Treasury Secretary Henry M. Paulson Jr. yesterday proposed a massive regulatory overhaul of financial markets. But his plan offers no new controls to block the reckless trading and mortgage sales chicanery that led to the current housing crisis and the broader credit crunch that followed. Congress should reject the package and replace it with strong new federal controls for Wall Street and mortgage lending.
The Paulson plan would give the Federal Reserve Board broad responsibility to oversee the activities of investment banks like Bear Stearns but with permission to intervene only if major market turmoil appeared likely. That's not good enough. Investment banks deserve the same tough regulatory scrutiny as commercial banks because they now are favored with the same low-cost access to Fed loans.
Mr. Paulson is probably right when he says our aging regulatory system lacks the flexibility and expansive perspective needed to police the complex securities and fast moving markets of the 21st Century. But Washington regulators, including the Fed and the Securities and Exchange Commission, have been largely asleep at the switch in recent years as industry leaders and the Bush administration have pushed for less, not more, regulation.
The treasury secretary flatly asserts that the current market turmoil is not the fault of regulators. But he is wrong. During the Bush years, regulators promised that free markets would discipline themselves. The collapse of Bear Stearns and the Federal Reserve's subsequent rescue of the company's portfolio - at a likely cost to taxpayers in the billions - gives the lie to that arrogant assertion.

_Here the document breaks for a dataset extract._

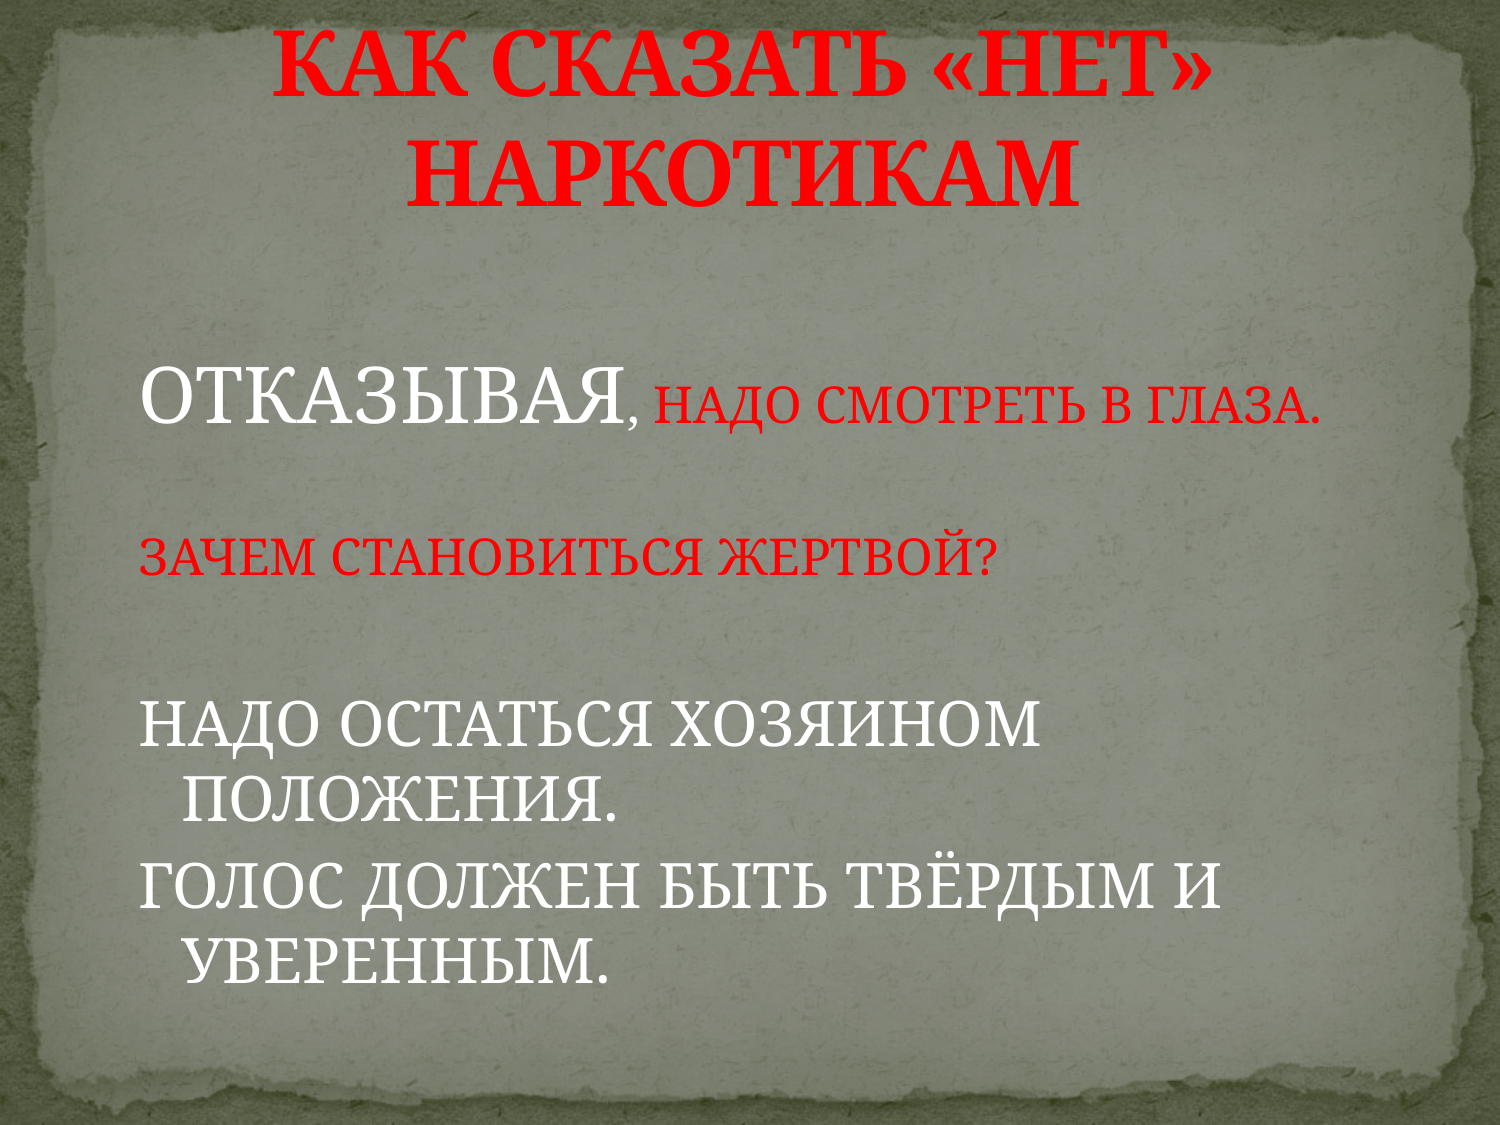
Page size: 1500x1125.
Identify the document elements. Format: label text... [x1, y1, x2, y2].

title КАК СКАЗАТЬ «НЕТ» НАРКОТИКАМ [74, 45, 1412, 233]
list ОТКАЗЫВАЯ, НАДО СМОТРЕТЬ В ГЛАЗА. ЗАЧЕМ СТАНОВИТЬСЯ ЖЕРТВОЙ? НАДО ОСТАТЬСЯ ХОЗЯИНОМ ПОЛОЖЕНИЯ. ГОЛОС ДОЛЖЕН БЫТЬ ТВЁРДЫМ И УВЕРЕННЫМ. [123, 338, 1436, 1005]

Meanwhile, Mr. Paulson has offered no significant help for thousands of homeowners now struggling to avoid foreclosure. Instead, he called for a national commission to assess how states might regulate the future packaging and sales of mortgages.
Democratic leaders in Congress are promising strong, new regulatory measures as well as aggressive assistance for victimized homeowners. With stubborn opposition from President Bush and conservatives in Congress, achieving real reform may depend on the election of a new president. But increasing regulatory oversight must be an urgent priority. Without it, the fallout from the next market scandal could be far worse.